Sunday, July 29, 2012

Do You Need To Hear Something Positive Today?

One of my great concerns about us as a people of God, as a Church, as followers of Jesus, is that we are so leader oriented. I wouldn't say that we worship our pastors and worship leaders but there is a bit of the world in our attitude. The world likes to elevate people to a demi-god position. Look at what we do to actors. So George Clooney can act, does that make his political opinion more important than yours? So Oprah Winfrey is a good interviewer, does that mean she knows what she is talking about spiritually? We do this to people who are no better than us, lifting them up, making them famous and important, and then treating their opinion as if it is based on some kind of special insight or wisdom. Part of this creeps into the Church.

We are looking for heroes, people we can follow, people we can quote, people we can trust and believe in but we do it for all the wrong reasons. In the Church there is no one more important than anyone else but there is respect. We respect those who are called into positions of leadership. We respect them because it is a difficult place to serve, not because they are better than anyone else. There are all kinds of callings and positions and they are all important to make the body function. We respect those who are called as the servants of the Body because it is a right thing to do, because the Bible tells us to, which means it is what God asks. But don't get it wrong.

We get it wrong when we start losing sight of the purpose and we start making the person more important than who we are in Jesus. We get it wrong when we see one person's calling of greater significance than our own or of someone else's. What is important is our purpose, the mission we were given. What is important is the Head of the Body and what he directs us to do, everyone of us, so we can work together to see the body function as it should.

There are two incidents of this in the Bible that really stand out for me. The first is found in Numbers 11. Moses had brought 70 of Israel's elders together. He caused the Spirit of God to come on the elders and the elders prophesied. Yet there were two elders still in the camp, not with the others, and the Spirit came on them as well and they prophesied.

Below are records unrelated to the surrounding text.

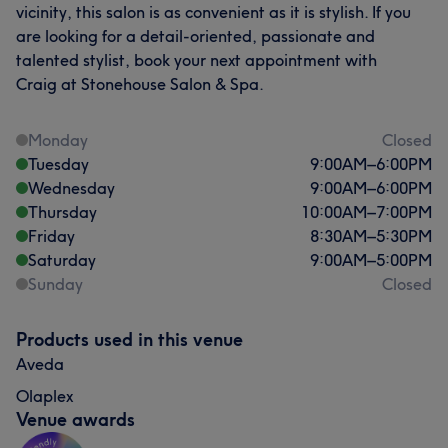
vicinity, this salon is as convenient as it is stylish. If you
are looking for a detail-oriented, passionate and
talented stylist, book your next appointment with
Craig at Stonehouse Salon & Spa.
Monday
Closed
Tuesday
9:00
AM
–
6:00
PM
Wednesday
9:00
AM
–
6:00
PM
Thursday
10:00
AM
–
7:00
PM
Friday
8:30
AM
–
5:30
PM
Saturday
9:00
AM
–
5:00
PM
Sunday
Closed
Products used in this venue
Aveda
Olaplex
Venue awards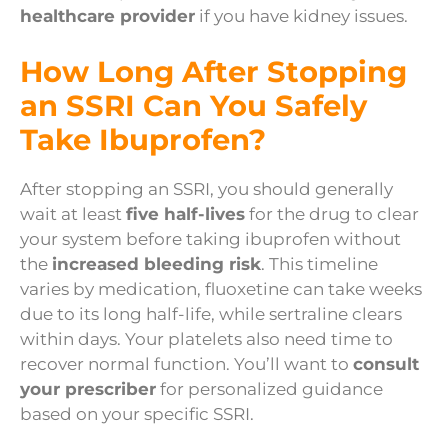
healthcare provider
if you have kidney issues.
How Long After Stopping
an SSRI Can You Safely
Take Ibuprofen?
After stopping an SSRI, you should generally
wait at least
five half-lives
for the drug to clear
your system before taking ibuprofen without
the
increased bleeding risk
. This timeline
varies by medication, fluoxetine can take weeks
due to its long half-life, while sertraline clears
within days. Your platelets also need time to
recover normal function. You’ll want to
consult
your prescriber
for personalized guidance
based on your specific SSRI.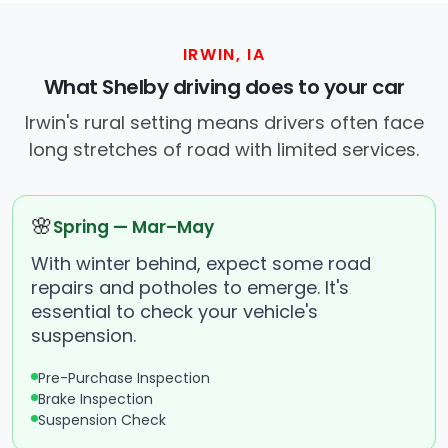
IRWIN, IA
What Shelby driving does to your car
Irwin's rural setting means drivers often face
long stretches of road with limited services.
🌸
Spring — Mar–May
With winter behind, expect some road
repairs and potholes to emerge. It's
essential to check your vehicle's
suspension.
Pre-Purchase Inspection
Brake Inspection
Suspension Check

Joshua, who had been Moses' aid since he was young, took great exception to this. He felt it took glory away from Moses and he told Moses to stop them from doing it. Joshua was making Moses more important than this thing that God was doing. Thankfully Moses was a mature leader and refused such temptation from his admirer:

“Are you jealous for my sake? I wish that all the Lord’s people were prophets and that the Lord would put his Spirit on them!” (Numbers 11:29)

A leader called by God does not want to keep to himself the secrets or blessings of the Lord. He doesn't want his name to shine in lights. He doesn't want to be lifted higher than anyone else. He wants all of God's children to have what he has and to eat from the blessings he has received. We find this same scene played out with Jesus.

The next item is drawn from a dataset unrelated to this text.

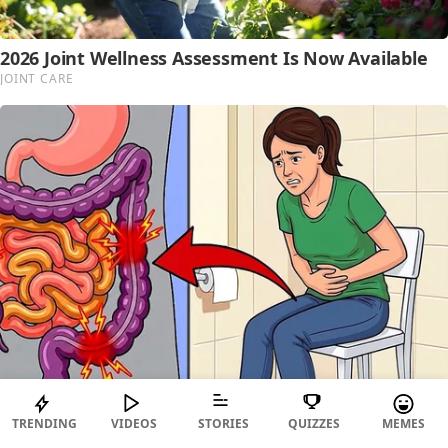
TRENDING
VIDEOS
STORIES
QUIZZES
MEMES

In this case it was the disciples who wanted a sense of being a special class. They were privileged to be picked by Jesus and they wanted to preserve that for themselves. In a sense they wanted to be the elite, belonging to a priesthood, having the inside track, part of an inner circle. They had it all wrong. Jesus had only called them so he could train them to go out and train others, to train the entire world. But the disciples had seen someone casting out a demon in Jesus' name and they stopped him. They actually stopped him. How easily legalism creeps in. Jesus corrected them in the same manner as Moses:

“Do not stop him,” Jesus said. “No one who does a miracle in my name can in the next moment say anything bad about me, for whoever is not against us is for us. (Mark 9:39-40)

Later Apostle Paul would run into the same problem with the Corinthians. They were dividing themselves into who they were following, causing conflicts, not unlike the doctrinal fights of our day. Paul had to tell them that one leader was no more important than another and each had his place and purpose and the only one who mattered was Jesus.

We need to get our perspective back in order to be doing what we need to be doing. It is great that there are people like me who are called for a specific reason in the Body of Christ, but there are so many more callings that are equally important. It is great that we have people who are given the gift of preaching, teaching, writing, singing, playing music but we need all the gifts to shine not just a few. Where are those with the gifts of encouragement, prophesying, healing, wisdom, knowledge, miraculous powers? Why have we allowed these to fade while placing special honour on others?

My friend, we need you. We need you to stop living in the shadow of your brothers and sisters and to shine in your calling. We need you to grab hold of your gift. I said your gift, not someone else's. Grab hold of that thing and give it all you have to serve others with it. There is no elitism in the Church, no priesthood because we are all of the royal priesthood. As Paul wrote:

Now to each one the manifestation of the Spirit is given for the common good. (1 Corinthians 12:7)

This is much longer than I intended to write but I want you to understand, you are important to Jesus, to the Church and to me. Please, throw off any ideas you had on leadership as understood in the world and start to think with your spiritual mind, the mind of Jesus. Be who Jesus has called you to be, and shine for his glory. I need you.